KUt' whoever knows every vixen is a vixen in the normal way does so simply on the basis of their grasp of the thought

Williamson says that there are two ways to take this, a thin way and a thick way. According to the thin way the mere fact that the person grasps the thought provides an epistemic justification. According to the thick way it's the facts that constitute the grasp of the thought that provides the epistemic lift.
Williamson's argument against the thick way there's alot more to understanding the thought involved than just semantic or linguistic considerations. Many of these are in nature not conceptual or linguistic, such as the factors that add to your competence with an expression (rather than knowledge of its meaning). If the conceptual turner wants something to go on here, she needs epistemic justification that comes from merely linguistic or conceptual material.

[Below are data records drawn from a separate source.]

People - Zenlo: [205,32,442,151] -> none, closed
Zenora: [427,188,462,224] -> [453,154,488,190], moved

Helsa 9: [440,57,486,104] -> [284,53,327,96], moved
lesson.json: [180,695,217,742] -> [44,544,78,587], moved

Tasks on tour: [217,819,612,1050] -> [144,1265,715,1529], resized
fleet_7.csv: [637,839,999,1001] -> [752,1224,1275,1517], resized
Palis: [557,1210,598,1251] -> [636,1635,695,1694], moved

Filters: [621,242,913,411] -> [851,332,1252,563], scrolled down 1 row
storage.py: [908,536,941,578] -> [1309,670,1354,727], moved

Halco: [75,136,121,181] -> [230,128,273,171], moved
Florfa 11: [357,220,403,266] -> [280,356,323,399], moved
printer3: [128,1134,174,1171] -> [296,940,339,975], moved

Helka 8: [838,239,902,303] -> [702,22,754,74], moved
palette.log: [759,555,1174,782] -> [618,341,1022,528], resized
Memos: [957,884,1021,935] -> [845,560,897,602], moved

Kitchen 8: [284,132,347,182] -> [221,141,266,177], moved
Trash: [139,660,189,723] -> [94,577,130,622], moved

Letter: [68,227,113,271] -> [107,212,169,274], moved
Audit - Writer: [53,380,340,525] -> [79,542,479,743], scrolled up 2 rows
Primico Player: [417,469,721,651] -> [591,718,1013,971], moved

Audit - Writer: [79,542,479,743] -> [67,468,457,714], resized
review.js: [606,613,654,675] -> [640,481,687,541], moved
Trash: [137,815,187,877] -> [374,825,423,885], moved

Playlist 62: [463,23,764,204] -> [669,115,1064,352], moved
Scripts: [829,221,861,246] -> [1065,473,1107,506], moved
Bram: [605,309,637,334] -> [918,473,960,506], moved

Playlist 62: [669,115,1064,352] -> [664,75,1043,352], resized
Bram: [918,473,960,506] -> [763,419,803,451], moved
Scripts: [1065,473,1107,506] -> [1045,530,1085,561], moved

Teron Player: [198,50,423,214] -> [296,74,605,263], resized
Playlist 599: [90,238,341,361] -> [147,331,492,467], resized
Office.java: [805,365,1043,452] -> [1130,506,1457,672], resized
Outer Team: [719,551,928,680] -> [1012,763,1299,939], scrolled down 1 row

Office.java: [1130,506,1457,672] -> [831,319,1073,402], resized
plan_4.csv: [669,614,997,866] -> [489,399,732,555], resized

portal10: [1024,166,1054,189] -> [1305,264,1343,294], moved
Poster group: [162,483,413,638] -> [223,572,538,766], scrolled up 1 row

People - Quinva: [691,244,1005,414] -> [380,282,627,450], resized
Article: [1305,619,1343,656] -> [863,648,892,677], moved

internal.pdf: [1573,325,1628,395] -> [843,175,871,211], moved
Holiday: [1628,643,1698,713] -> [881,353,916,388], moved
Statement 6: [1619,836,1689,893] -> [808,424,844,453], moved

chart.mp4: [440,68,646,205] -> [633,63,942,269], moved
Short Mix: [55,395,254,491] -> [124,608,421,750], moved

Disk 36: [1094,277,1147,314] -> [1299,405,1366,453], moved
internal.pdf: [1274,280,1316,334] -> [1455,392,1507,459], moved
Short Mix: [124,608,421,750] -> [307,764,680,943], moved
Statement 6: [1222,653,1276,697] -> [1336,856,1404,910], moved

The thought I had was that if these are genuinly the considerations necessary for grasping a thought, then they are conceptual considerations. The conceptual turner isn't dead in the water, it's just that the conceptual material she thought she was working with turned out to be a little different.
On the other hand, if all these considerations (previously thought not to be about thought or language) turn out to be conceptual, then any use for the distinction the conceptual turner needs is dissolved. Analytic thoughts or sentences don't really have any special epistemic status in virtue of being conceptual.